The Parser API

I favor a "reflection" approach -- a high-level API layered on top of an AST.


context           # [class,meth] at cursor
class_range(c)    # text range for class c
meth_range(c,m)   # text range for method m
                  # et cetera...

Comments. There are two basic ways of using a parser. You can create a tree (an AST) which can then be walked arbitrarily; or you can set up methods that will be called when the source is scanned and certain constructs are encountered. Think of these in terms of XML parsing: You have DOM-style and you have SAX-style respectively.

But I don't want to have to use any such API in my little refactoring scripts.
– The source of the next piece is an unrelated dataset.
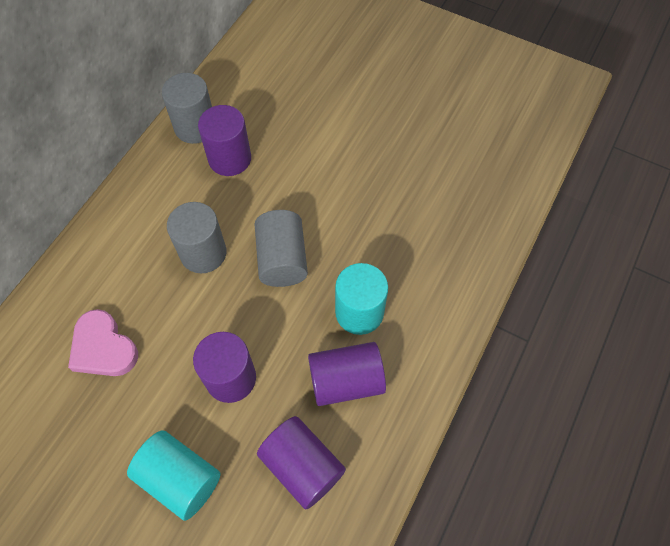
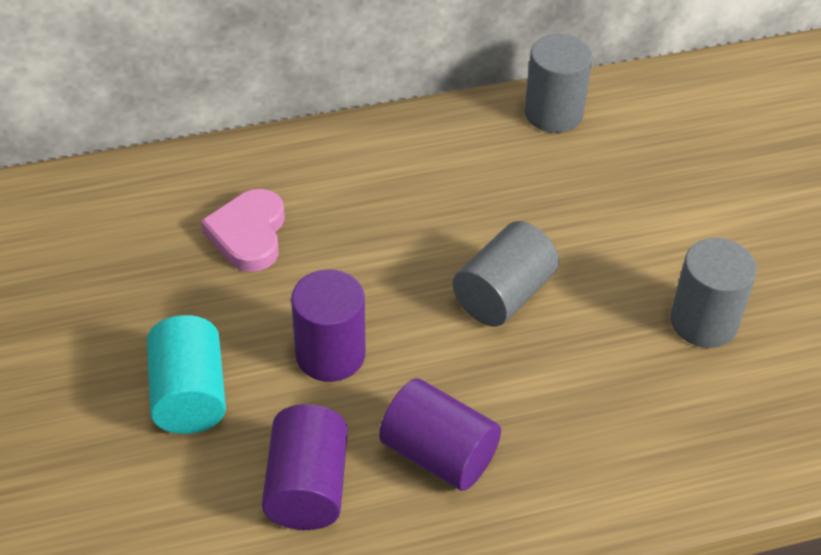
camera: 45 degrees right, 15 degrees down
(203, 253) = (430, 228): grey cylinder -> grey cylinder (704, 322)
(229, 158) = (556, 166): purple cylinder -> none
(359, 312) = (527, 406): turquoise cylinder -> none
I don't want to keep track of character offsets manually and walk the tree in search of certain tokens.

I am suggesting a third higher-level approach in addition to the other two, a "reflection" style approach. This will be on top of the AST, not replacing it; it will simply be a higher level of abstraction.
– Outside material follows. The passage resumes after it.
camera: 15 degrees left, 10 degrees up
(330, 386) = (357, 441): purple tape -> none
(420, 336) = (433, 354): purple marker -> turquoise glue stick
What do I mean by "reflection"? Well, think about Ruby's reflection API. To ask the names of the instance methods of Array, I can simply say Array.instance_methods. This, of course, only operates on the current program; it operates on a source that is loaded and parsed and ready to run. It can't be used to examine the text of some other program.

But the concept is similar to what I'm suggesting. I want easy, pre-parsed, "canned" access to every set of elements in the Ruby source being edited.

For this proof of concept, I only implemented two API methods: context and class_range. The former tells which class and method the cursor is currently sitting in; and the latter tells the text range spanned by the given class.

I'm not a parser guy. The parser code I'm using currently is based on basic_parser.rb by Rich Kilmer, hacked together just for FreeRIDE's class browser. (Soon a new and improved parser will be added to FreeRIDE, and this code will be thrown away.) I combined this with a few calls to irb's lexer (which is superb and easy to use), a few regular expressions, and a little black magic.

This is truly ugly code. The file is named medusa.rb, after the monster in Greek mythology— a monster so ugly that if you look directly at it, you will turn to stone.